The connection table-based formats used to describe chemical structures and the primary input to the InChI algorithm have for many years been limited to molecules up to 1000 atoms, severely impacting the format’s ability to represent biomacromolecules. Representing a chemically modified biologic presents many challenges, such as size, variable substitution sites, variable substitution loading, hydrogen bonding, and the presence of heavy metals, as well as the inclusion of several other types of representation formats. How can InChI be developed to support use cases for the comparison and matching of large, complex molecules? Two approaches were discussed, including significant enhancements to the InChI code to handle generic and variable structures, which would be expensive, likely invalidate existing InChIs, and potentially lead to many unexpected combinations. An alternate suggestion, inspired by RInChI and MInChI, would be to treat chemically modified biologics as mixtures and capture what is known about them in a collection of InChIs. This approach does not require extensive changes to the core InChI code and could accommodate information about antibodies, linkers, payload, specific attachment points, residue types, familial relationships among components, etc. Hashing the resultant collection, as is done with RInChI, for example, could provide a manageable text string for searching.

Organometallics (IUPAC project 2009-040-2-800) [7]

Notating organometallic compounds is a significant challenge for databases organized around 2D covalent connectivity. The current version of standard InChI disconnects bonds to metals in a similar way to salts. A layer to specify reconnection is offered in the non-standard InChI. This is similar to the process followed by nomenclature rules for organometallic compounds: disconnection, naming ligands, and representing connection. Unfortunately, the current process of disconnection in the standard InChI gives rise to ambiguity in how the metal associates with the ligands. Issues with tautomerization and charge distribution arise in the reconnection process. The lack of advanced stereochemical specification in the current standard InChI also impacts canonicalization. Moreover, chemists and the tools they use for drawing are not consistent in representing metal-organic structures and a variety of specialized bond types have cropped up that are not supported in the current standard InChI. The project faces the fundamental challenge of balancing requirements for canonicalization in ways that can support InChI function across different systems.

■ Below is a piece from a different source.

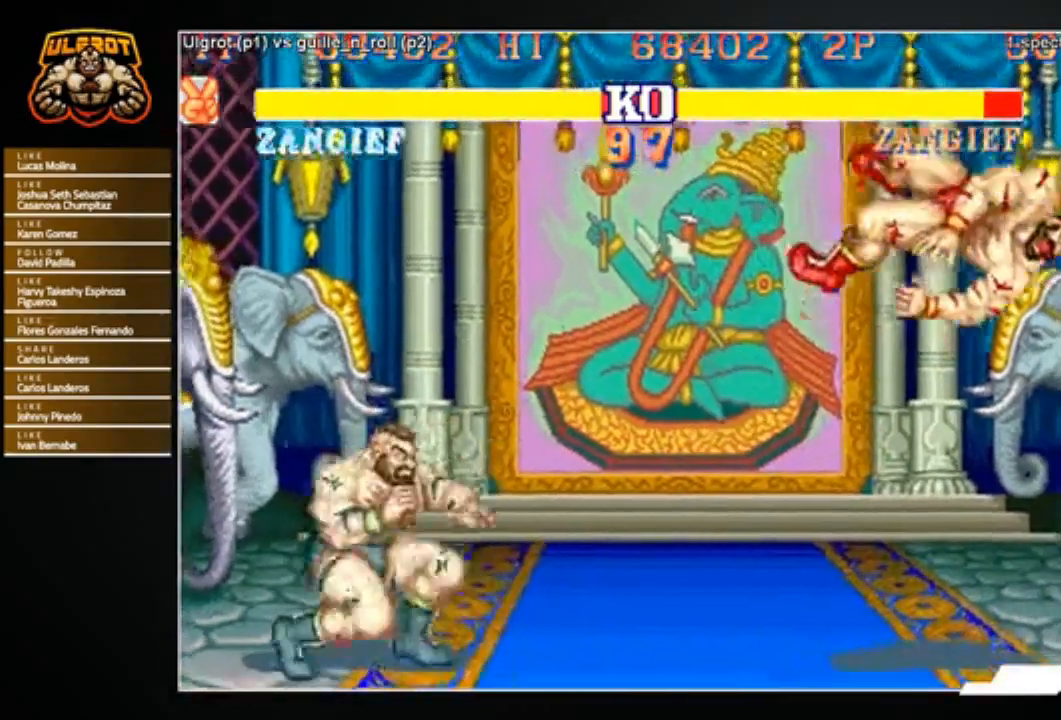
{"buttons": [], "left_stick": "right", "events": []}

Looking ahead to InChI version 2

Tautomers (IUPAC project 2012-023-2-800) [8]

Nothing confounds the searching and bookkeeping functions in large chemical databases like tautomers. There are many examples of different listings of tautomeric forms of the same molecules in the same catalog. The current version of the standard InChI normalizes to a single tautomeric form, effectively “locking in” the placement of the hydrogens. As InChI’s key role as a matching algorithm develops, the inability to match across tautomers becomes a significant limitation. The current project on tautomers has identified around 50 transformations through experimental studies of chemical representation in large chemical databases. Most of these are found to be applicable to some hundreds of compounds, and some, such as heteroatom H shifting, impact tens of thousands of molecules with delocalized bonds. Several of these rule-sets have already been encoded into cheminformatics toolkits and could potentially be considered for version 2 of the standard InChI code.

Advanced Stereochemistry (proposal in development)

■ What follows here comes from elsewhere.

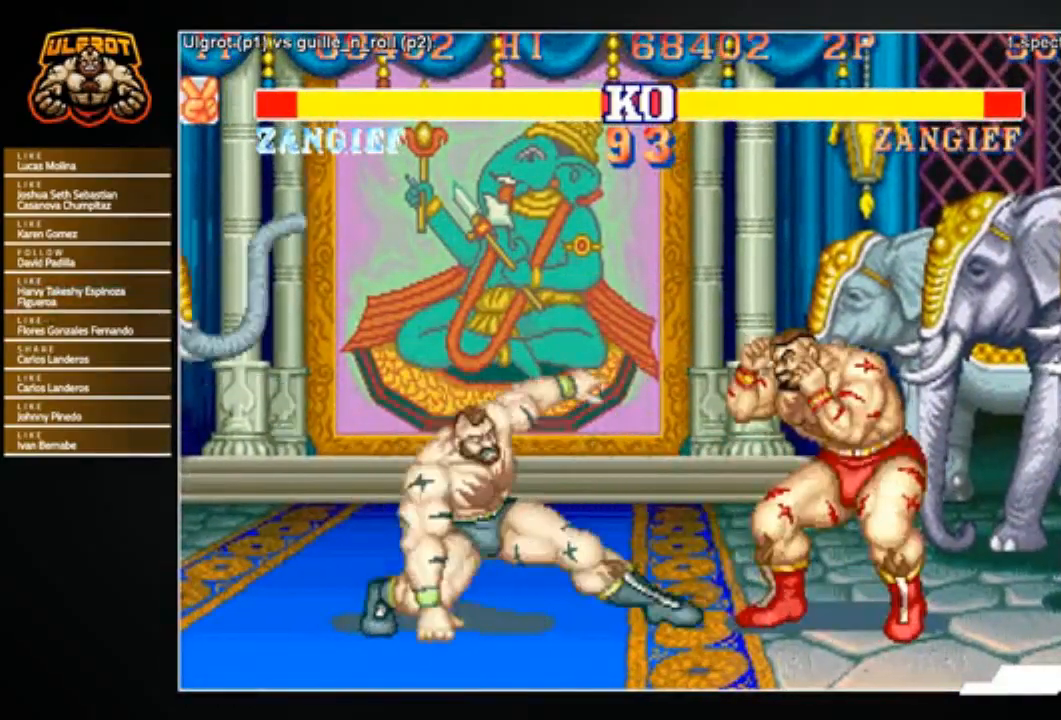
{"buttons": [], "left_stick": "left", "events": [[267, "L1", "down"], [267, "R1", "down"], [267, "SQUARE", "down"], [267, "TRIANGLE", "down"], [267, "left_stick", "left"], [301, "L1", "up"], [334, "R1", "up"], [334, "SQUARE", "up"], [334, "TRIANGLE", "up"]]}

Support for enhanced stereoconfiguration was identified as a crucial need in discussion at the first InChI meeting at EBI. The depiction of chirality in connection table formats was for a long time limited to global stereoconfiguration, using a simple flag to indicate either the specified steroisomer or the racemic mixture. A lack of consensus on representing specificity at stereocenters prompted the practice of depicting specific structures for all stereoisomers, which can be quite extensive. Current connection table formats provide the opportunity to notate absolute, racemic, or relative configurations at specific stereocenters, which in combination could encompass all possible stereoisomers. The standard InChI could be extended to interpret these notations and incorporate them into a new layer. Harmonizing electronic representation conventions and nomenclature guidelines for stereocompounds will be important for consistent application of the enhanced stereo-notation. Other possible advanced stereochemistry types to consider are atropisomers, Haworth projections, non-tetrahedral stereoreprentation, and longer cummulenes.

InChI in the landscape of technologies and standards

Standard Chemical Structure Files (proposal in development)

Input to the InChI algorithm is based on connection table files, including the MDL family of structure formats (MOL, SDF, RDF, etc.). Connection table formats are used across the community and, like InChI, cover much of the 2D small organic molecule space fairly consistently. However, the opportunities discussed in the projects to extend InChI are impacted by diverse practices in representing more advanced chemical features. At the current time, much of chemical data exchange relies on proprietary file formats that have variously been extended by different parties. Different systems can interpret the same file in different ways and there is no clear statement of expected behavior. Freely accessible and redistributable specifications for common formats are desirable in order to introduce the conventions formulated in these projects. Examples, validation sets, and reference implementations are important for establishing reproducible practice between systems. Transparent processes for making improvements and corrections, as well as community governance and stewardship, are a critical part of standards development for chemical data exchange.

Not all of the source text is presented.